◆ Task requirements ◆
Without including any picture, repeat the records below exactly.

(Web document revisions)

========================

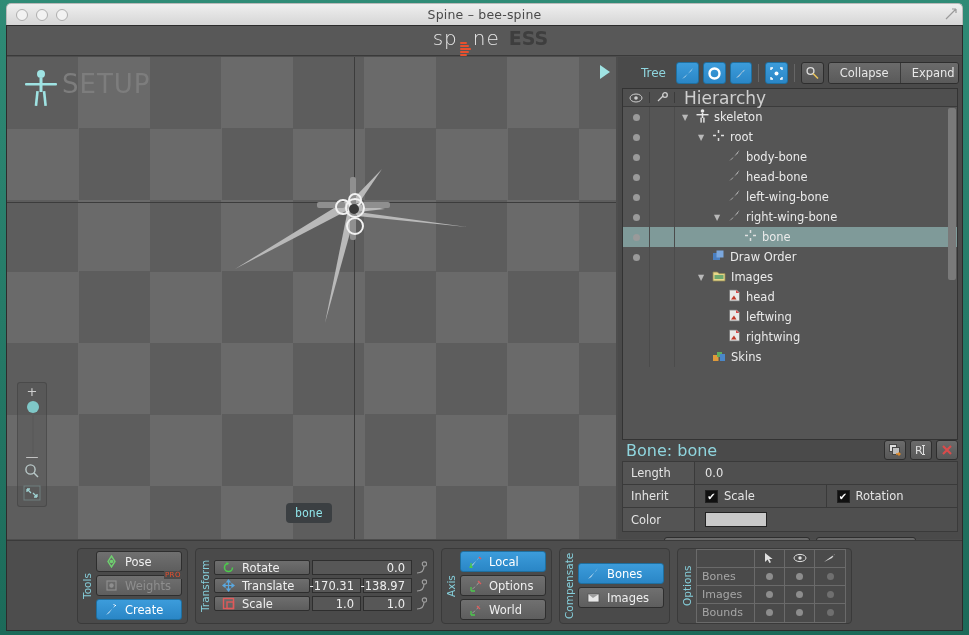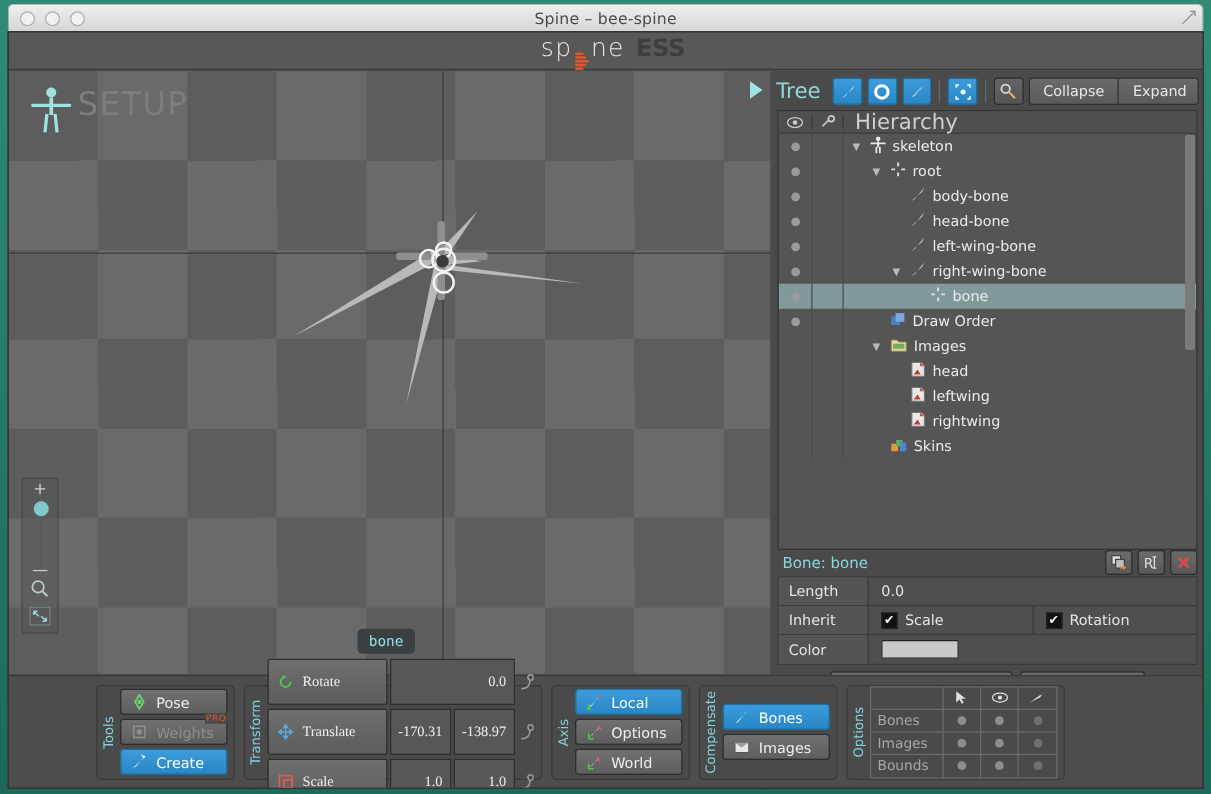--- a/index.html
+++ b/index.html
@@ -133,7 +133,7 @@
     position: absolute; left: 3px; right: 3px; top: 4px; height: 24px;
     display: flex; align-items: center; gap: 4px;
   }
-  .tree-head .lbl { font-size: 17px; color: #8fd5de; margin-left: 0; margin-right: 6px; }
+  .tree-head .lbl { font-size: 12px; color: #8fd5de; margin-left: 20px; margin-right: 6px; }
   .tbtn {
     width: 24px; height: 22px; border-radius: 3px;
     border: 1px solid #2e2e2e;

========================

◆ Answer box ◆
--- a/index.html
+++ b/index.html
@@ -133,7 +133,7 @@
     position: absolute; left: 3px; right: 3px; top: 4px; height: 24px;
     display: flex; align-items: center; gap: 4px;
   }
-  .tree-head .lbl { font-size: 17px; color: #8fd5de; margin-left: 0; margin-right: 6px; }
+  .tree-head .lbl { font-size: 12px; color: #8fd5de; margin-left: 20px; margin-right: 6px; }
   .tbtn {
     width: 24px; height: 22px; border-radius: 3px;
     border: 1px solid #2e2e2e;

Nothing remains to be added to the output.